The stock had been on the rise recently due to the pending acquisition of Adap.tv, for $405 million. Adap.Tv is a video advertising company, and Armstrong says he’ll plug it in alongside the rest of his ad network in hopes of gaining more revenue from his own sites and a taste of others’. Early returns on the format were positive. That’s hopeful.
Armstrong’s biggest idea was Patch, a network of local news sites sharing a common inftrastructure and look. He co-founded the company in 2007 and it was sold to AOL, Inc. (NYSE:AOL) soon after he joined. The idea was to “hire” writers in local markets who would generate their own traffic, with AOL acting as a back-end for ads.

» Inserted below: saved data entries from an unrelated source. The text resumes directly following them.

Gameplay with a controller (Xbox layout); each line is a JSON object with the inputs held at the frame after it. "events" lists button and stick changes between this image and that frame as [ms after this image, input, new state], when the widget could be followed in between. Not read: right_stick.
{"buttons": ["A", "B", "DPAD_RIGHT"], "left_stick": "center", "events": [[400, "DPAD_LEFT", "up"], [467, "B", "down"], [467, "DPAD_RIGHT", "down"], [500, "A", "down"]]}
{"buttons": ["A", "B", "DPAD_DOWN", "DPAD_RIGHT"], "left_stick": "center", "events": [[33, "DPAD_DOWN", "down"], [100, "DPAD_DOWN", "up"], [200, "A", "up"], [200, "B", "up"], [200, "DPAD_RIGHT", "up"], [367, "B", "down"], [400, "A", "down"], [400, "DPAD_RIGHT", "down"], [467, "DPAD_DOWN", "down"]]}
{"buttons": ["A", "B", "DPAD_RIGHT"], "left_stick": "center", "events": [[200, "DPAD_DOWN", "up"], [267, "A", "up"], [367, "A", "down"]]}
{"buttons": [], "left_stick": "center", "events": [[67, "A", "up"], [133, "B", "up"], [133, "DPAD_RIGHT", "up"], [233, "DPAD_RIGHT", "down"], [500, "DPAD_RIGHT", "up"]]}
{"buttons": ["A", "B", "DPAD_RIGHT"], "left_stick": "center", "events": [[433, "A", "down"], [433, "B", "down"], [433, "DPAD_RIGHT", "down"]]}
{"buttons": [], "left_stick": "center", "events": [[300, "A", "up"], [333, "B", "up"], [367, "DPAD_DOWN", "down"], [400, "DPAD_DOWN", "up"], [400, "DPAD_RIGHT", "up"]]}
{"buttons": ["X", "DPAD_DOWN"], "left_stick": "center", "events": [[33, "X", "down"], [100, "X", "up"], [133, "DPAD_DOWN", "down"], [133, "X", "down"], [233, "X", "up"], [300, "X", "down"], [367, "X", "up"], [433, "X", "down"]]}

Trouble was, the sites were generic, their quality differed wildly, and AOL’s back-end only generated run-of-network ads, rather than the high cost-per-thousand local news requires in order to make back its costs.
AOL’s recent decision to close about one-third of its Patch sites could make the group it’s part of marginally profitable. Four years after returning to the public market, the dial-up division remains the only profitable patch at AOL, Inc. (NYSE:AOL), and there’s little hope of that changing, not in a way that will benefit shareholders.
IACI: The Internet Conglomerate
Another company doing a lot of things right is IAC/InterActiveCorp (NASDAQ:IACI). Their strategy is different from that of Priceline.com Inc (NASDAQ:PCLN), but still valid.
Rather than focus on a single niche, IAC/InterActiveCorp (NASDAQ:IACI) has bought, and sold, a wide variety of stand-alone Internet businesses, expanding its portfolio of profitable businesses and dumping what it considers garbage.